**Data**.
+++

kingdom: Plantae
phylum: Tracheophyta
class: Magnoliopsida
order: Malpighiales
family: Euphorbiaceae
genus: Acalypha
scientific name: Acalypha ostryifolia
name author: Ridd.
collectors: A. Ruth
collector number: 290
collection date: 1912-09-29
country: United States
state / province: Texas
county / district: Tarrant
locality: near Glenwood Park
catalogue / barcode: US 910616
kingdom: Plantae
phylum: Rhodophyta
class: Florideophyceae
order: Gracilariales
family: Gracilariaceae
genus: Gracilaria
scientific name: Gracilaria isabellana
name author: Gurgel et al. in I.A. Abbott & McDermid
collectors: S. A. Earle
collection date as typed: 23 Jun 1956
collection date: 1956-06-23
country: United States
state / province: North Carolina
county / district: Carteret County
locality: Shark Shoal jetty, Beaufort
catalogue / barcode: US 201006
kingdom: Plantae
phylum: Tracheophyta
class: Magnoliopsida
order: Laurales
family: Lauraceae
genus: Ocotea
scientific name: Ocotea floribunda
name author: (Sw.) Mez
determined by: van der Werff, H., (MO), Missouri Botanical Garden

+++

**Exercise directions**. Extract every line above that contains the word "author".

**Full solution**.
name author: Ridd.
name author: Gurgel et al. in I.A. Abbott & McDermid
name author: (Sw.) Mez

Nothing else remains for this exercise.